Error: CUDA error: the function failed to launch on the GPU current device: 0, in function ggml_cuda_mul_mat_batched_cublas at D:\a\LLamaSharp\LLamaSharp\ggml\src\ggml-cuda.cu:1889 cublasGemmBatchedEx(ctx.cublas_handle(), CUBLAS_OP_T, CUBLAS_OP_N, ne01, ne11, ne10, alpha, (const void ) (ptrs_src.get() + 0*ne23), CUDA_R_16F, nb01/nb00, (const void *) (ptrs_src.get() + 1ne23), CUDA_R_16F, nb11/nb10, beta, ( void ) (ptrs_dst.get() + 0*ne23), cu_data_type, ne01, ne23, cu_compute_type, CUBLAS_GEMM_DEFAULT_TENSOR_OP) CUDA error: operation not permitted when stream is capturing current device: 0, in function ggml_backend_cuda_buffer_clear at D:\a\LLamaSharp\LLamaSharp\ggml\src\ggml-cuda.cu:535 cudaDeviceSynchronize() SafeLLamaContextHandle.llama_new_context_with_model

Or here is such an error when calling at the same time:

... LLamaStatelessExecutor executor = new(Weights, ModelParams); ... await foreach (string text in executor.InferAsync(prompt, DefaultInferenceParams, cancellationToken)) { sb.Append(text); } ...

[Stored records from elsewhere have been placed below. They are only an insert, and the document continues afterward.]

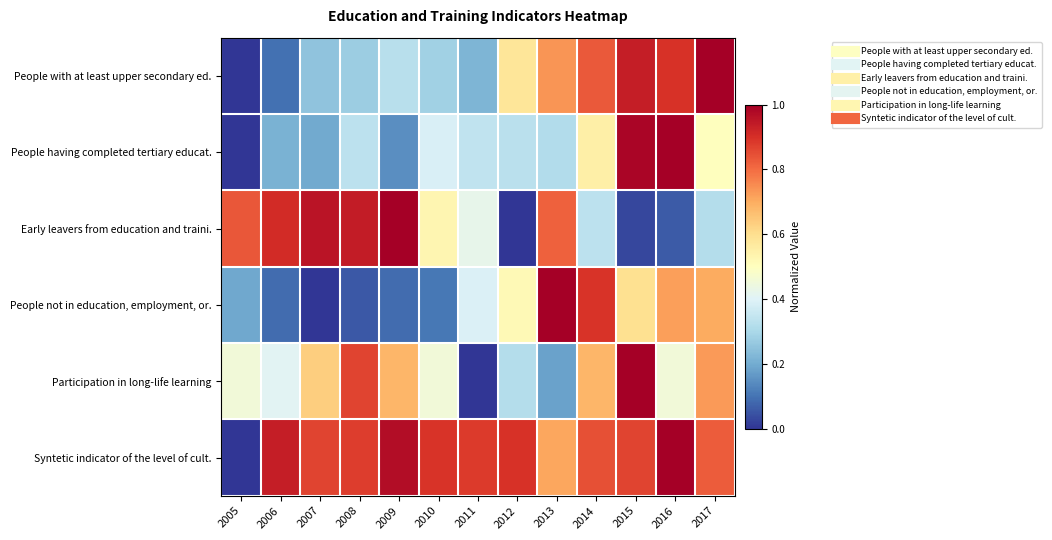

At which category is the sum across all series the highest?

2015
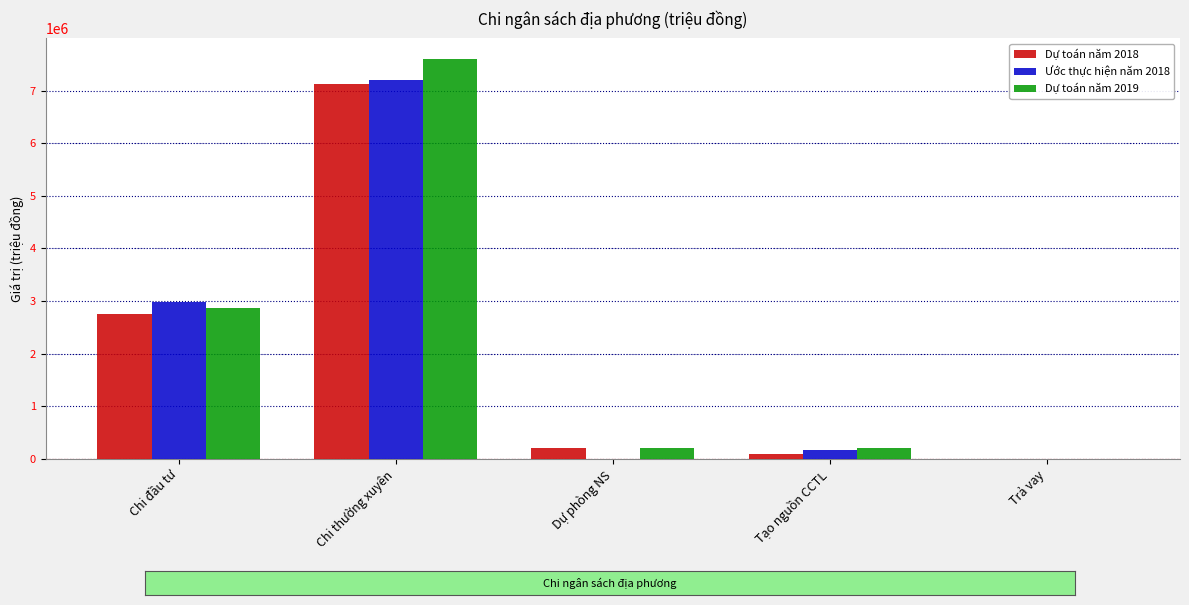

True or false: Dự toán năm 2019 has a value of 4956597 at Chi đầu tư.

False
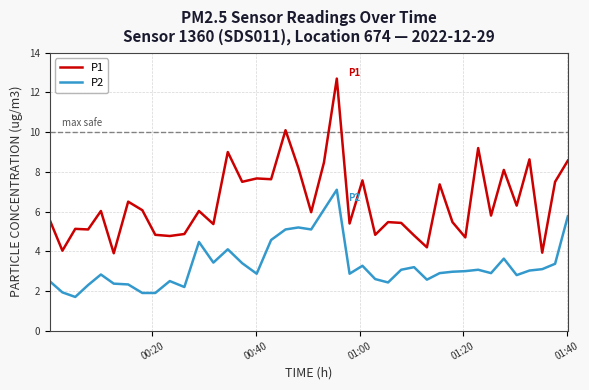

How many lines are shown in the chart?

2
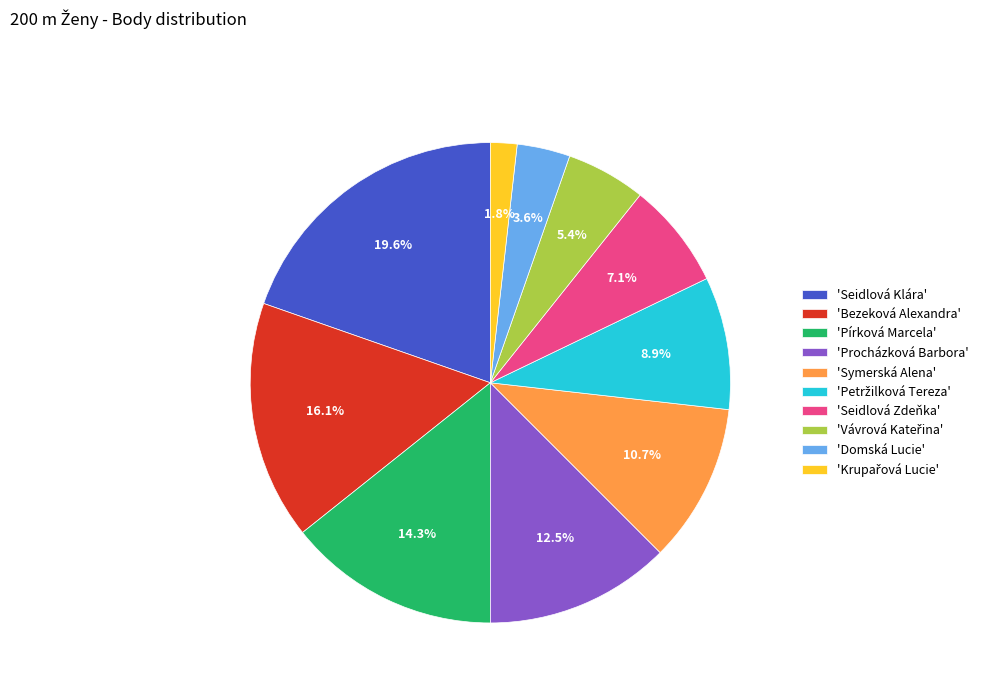

Which category has the biggest portion of the pie?

'Seidlová Klára'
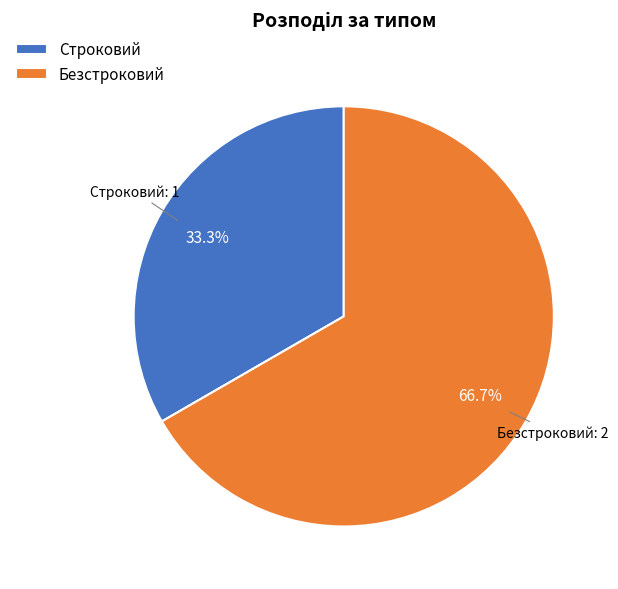

To the nearest percent, what is the combined percentage of Строковий and Безстроковий?

100%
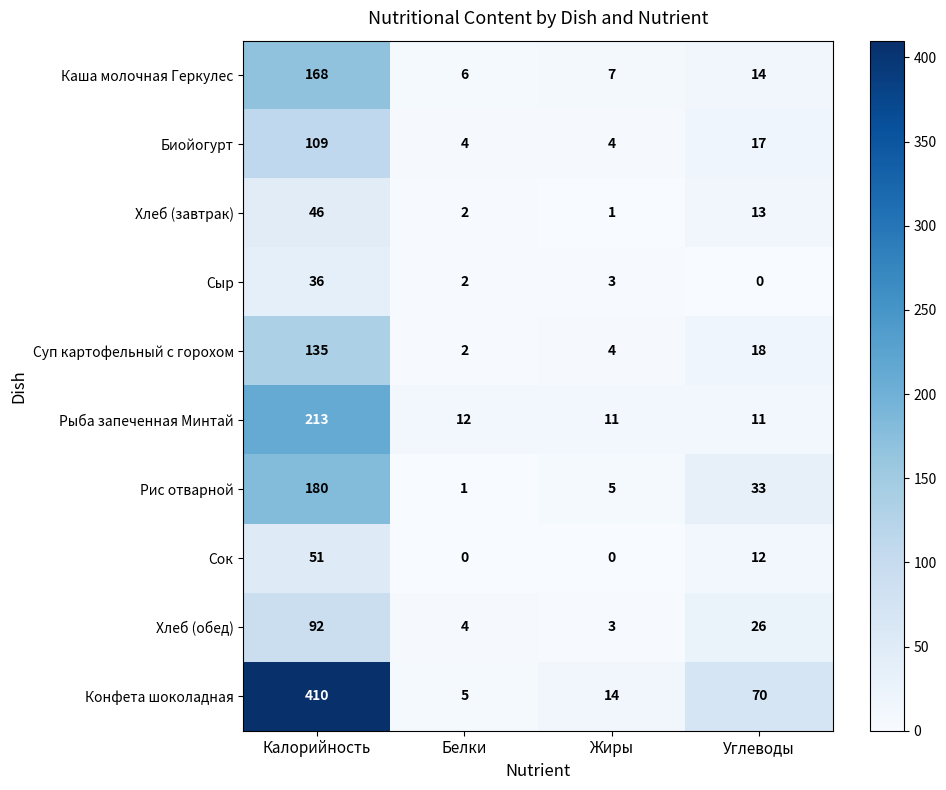

List the labels in order of Каша молочная Геркулес value, smallest first.

Белки, Жиры, Углеводы, Калорийность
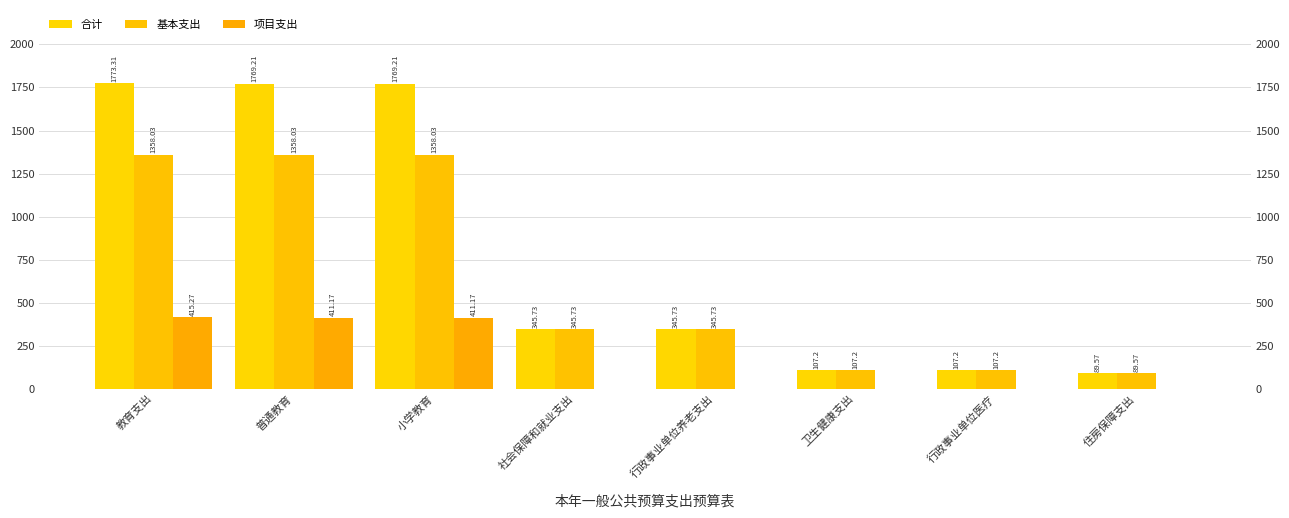

Count the number of categories in the chart.

8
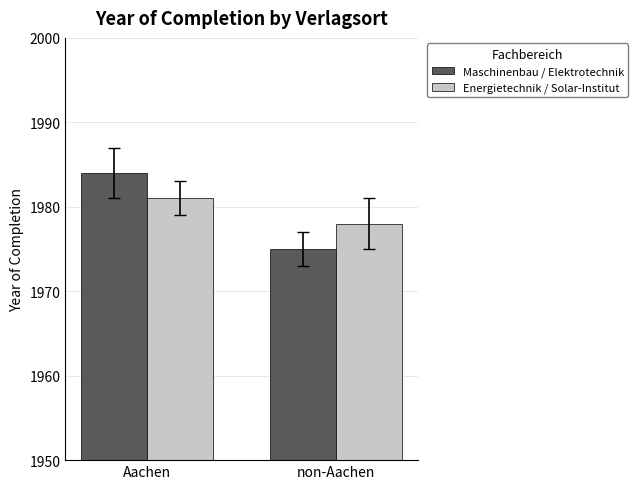

How many bars are there in each group?

2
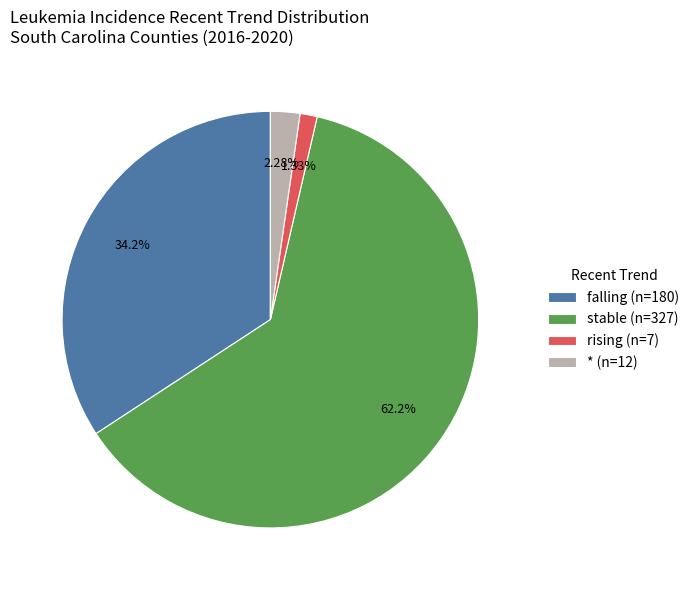

How many segments does this pie chart have?

4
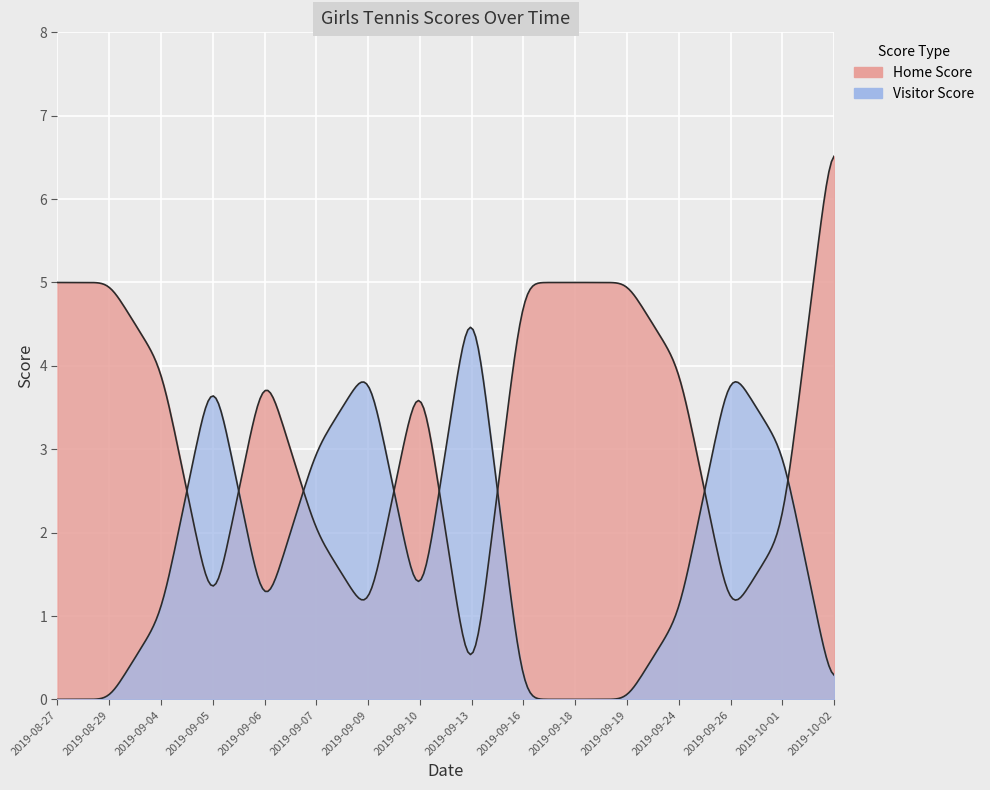

What is the difference between the highest and lowest values at 2019-08-29?

5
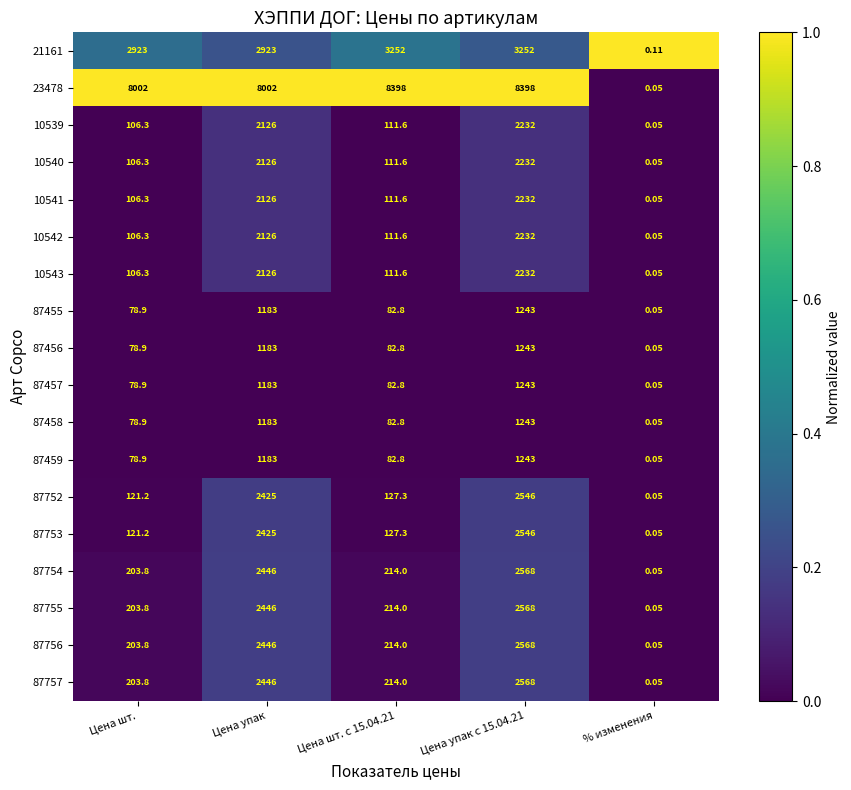

Is the value of 21161 at % изменения greater than the value of 87756 at Цена упак?

No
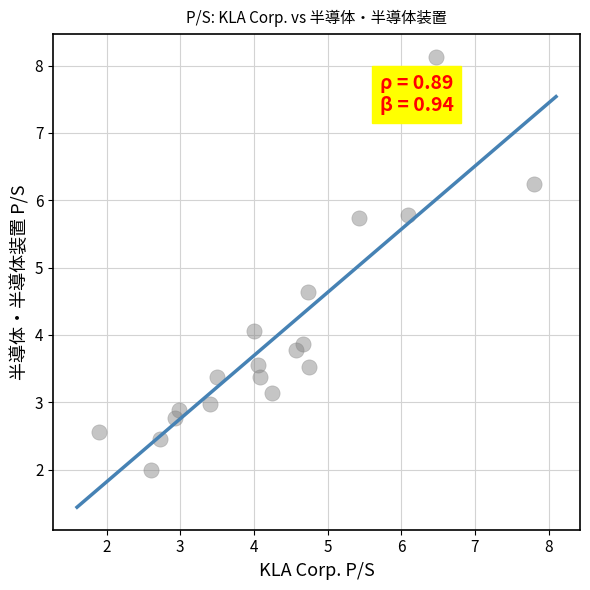

What is the range of X values (max minus min)?

5.9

CUDA error: operation failed due to a previous error during capture SafeLLamaContextHandle.llama_decode => SafeLLamaContextHandle.llama_decode => <>cDisplayClass17_0.b0 current device: 0, in function ggml_backend_cuda_graph_compute at D:\a\LLamaSharp\LLamaSharp\ggml\src\ggml-cuda.cu:2632 SafeLLamaContextHandle.llama_decode => SafeLLamaContextHandle.llama_decode => <>cDisplayClass17_0.b0 cudaStreamEndCapture(cuda_ctx->stream(), &cuda_ctx->cuda_graph->graph) SafeLLamaContextHandle.llama_decode => SafeLLamaContextHandle.llama_decode => <>c__DisplayClass17_0.b__0

How can all these problems be solved?